[Source extract Boundary: Start]

Taken together, our two experiments showed that number magnitude and space are strongly associated in young and naïve chicks. In presence of very limited numerical and environmental/spatial experience this association is left-to-right oriented. But is this effect sensitive to experience? Future studies are needed to assess whether and how the association of number and space, however predisposed, can be modulated by experience.
Chicks showed a left bias in the 2 vs. 2, a right bias in the 8 vs. 8 and no bias in the control test 5 vs. 5, irrespectively of testing order (Figure 1A and B). Our results cannot be explained by individual orienting biases or by preference for novelty (Núñez and Fias, 2017). Our results show, instead, that it is the relative numerical magnitude between the training and the testing values, which determines the direction of the bias. Moreover, the presence of a linear trend with three points of reference - LC(2 vs. 2)>LC(5 vs. 5)>LC(8 vs. 8)- poses further restrictions in favor of a spatial-numerical mapping guided by the mental number line (see Núñez and Fias, 2017).
One important issue is the adaptive significance, if any, of a directional number-space association for non-human (and human) animals. One could argue that the basic phenomena is the mapping of number to space, and that the ordering of such mapping is simply the outcome of chance processes. However, if this were the case, then one would expect different individuals showing different directional biases, for there would be no specific reason for an alignment in the direction of the space-number association in different individuals. Some more basic biological phenomenon may, however, be at work here. One hypothesis has been put forward by Vallortigara, 2018. It is based on evidence that the two sides of the brain provide qualitatively different contributions to the control of functions related to motivation and emotion - sometimes referred to as the ‘valence hypothesis’ (Davidson, 2004)- with the left and right sides of the brain specialized for positive (approach) or negative (withdrawal) aspects in the control of behavior. It is plausible that changes towards larger or smaller magnitudes are associated with prevalent activation of, respectively, the left (positive valence) and the right (negative valence) hemisphere, and, thus, that attention to contralateral hemispace arises from it. Even if not explicitly trained to such association, animals can establish that for appetitive stimuli like the ones used in our experiments, larger magnitudes are intrinsically better (and approachable) than smaller magnitudes. According to this hypothesis, when chicks are faced with either abrupt increase or decrease in numerosities this would evoke preferential activation of, respectively, the left hemisphere (positive emotion) or the right hemisphere (negative emotion). In turn, this would promote attending to the contralateral side of the activated hemisphere, i.e. to the left for changes from large to smaller numerosities and to the right for changes from small to larger numerosities. The hypothesis can be tested in future experiments by e.g. establishing specific associations between certain magnitudes and an aversive (rather than an appetitive) stimulus, thus inducing a reduction if not an inversion of the direction of the space–number association.

[Source extract Boundary: End]
[Listed entries Boundary: Start]

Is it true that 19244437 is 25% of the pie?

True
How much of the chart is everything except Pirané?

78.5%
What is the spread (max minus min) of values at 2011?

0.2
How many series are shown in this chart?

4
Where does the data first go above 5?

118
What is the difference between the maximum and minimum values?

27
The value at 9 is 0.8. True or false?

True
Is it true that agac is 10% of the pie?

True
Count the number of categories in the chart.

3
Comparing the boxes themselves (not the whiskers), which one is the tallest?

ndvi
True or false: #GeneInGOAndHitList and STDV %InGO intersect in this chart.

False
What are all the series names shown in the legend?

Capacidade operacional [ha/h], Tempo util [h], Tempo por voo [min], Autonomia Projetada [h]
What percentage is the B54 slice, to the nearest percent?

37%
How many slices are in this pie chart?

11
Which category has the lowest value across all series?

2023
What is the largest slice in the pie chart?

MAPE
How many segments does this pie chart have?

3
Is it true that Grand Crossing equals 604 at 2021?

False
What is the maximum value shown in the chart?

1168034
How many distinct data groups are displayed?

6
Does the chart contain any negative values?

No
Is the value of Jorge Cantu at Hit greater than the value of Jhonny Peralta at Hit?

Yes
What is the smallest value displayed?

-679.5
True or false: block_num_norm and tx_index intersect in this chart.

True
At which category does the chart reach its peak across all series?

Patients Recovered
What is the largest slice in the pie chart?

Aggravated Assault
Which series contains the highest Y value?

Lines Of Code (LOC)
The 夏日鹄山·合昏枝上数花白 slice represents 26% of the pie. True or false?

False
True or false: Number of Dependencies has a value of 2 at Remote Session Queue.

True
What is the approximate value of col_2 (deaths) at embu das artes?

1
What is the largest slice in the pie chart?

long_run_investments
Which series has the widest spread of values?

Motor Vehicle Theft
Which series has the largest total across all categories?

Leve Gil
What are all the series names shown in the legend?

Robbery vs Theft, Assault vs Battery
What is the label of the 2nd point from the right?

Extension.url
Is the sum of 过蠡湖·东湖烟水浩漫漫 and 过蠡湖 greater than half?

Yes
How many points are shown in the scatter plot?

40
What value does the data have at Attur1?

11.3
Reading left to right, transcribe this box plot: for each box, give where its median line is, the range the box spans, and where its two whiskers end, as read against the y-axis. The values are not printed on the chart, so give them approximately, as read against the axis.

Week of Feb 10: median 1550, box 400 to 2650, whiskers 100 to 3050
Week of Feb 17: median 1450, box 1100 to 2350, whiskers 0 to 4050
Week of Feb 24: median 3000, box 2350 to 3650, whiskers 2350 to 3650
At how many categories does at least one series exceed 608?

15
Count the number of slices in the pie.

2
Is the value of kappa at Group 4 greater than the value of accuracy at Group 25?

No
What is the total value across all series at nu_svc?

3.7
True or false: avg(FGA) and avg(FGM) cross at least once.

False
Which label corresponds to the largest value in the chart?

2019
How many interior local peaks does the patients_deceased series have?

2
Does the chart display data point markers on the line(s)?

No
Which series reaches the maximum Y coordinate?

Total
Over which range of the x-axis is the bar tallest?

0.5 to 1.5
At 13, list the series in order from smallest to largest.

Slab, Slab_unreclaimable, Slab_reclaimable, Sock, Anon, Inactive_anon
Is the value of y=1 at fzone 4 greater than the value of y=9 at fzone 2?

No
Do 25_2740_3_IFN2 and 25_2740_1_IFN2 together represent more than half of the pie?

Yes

[Listed entries Boundary: End]

# What you will do
Reproduce the passage on number and space in chicks word for word, starting with "Taken together, our" and going on through "modulated by experience.".

# Your response
Taken together, our two experiments showed that number magnitude and space are strongly associated in young and naïve chicks. In presence of very limited numerical and environmental/spatial experience this association is left-to-right oriented. But is this effect sensitive to experience? Future studies are needed to assess whether and how the association of number and space, however predisposed, can be modulated by experience.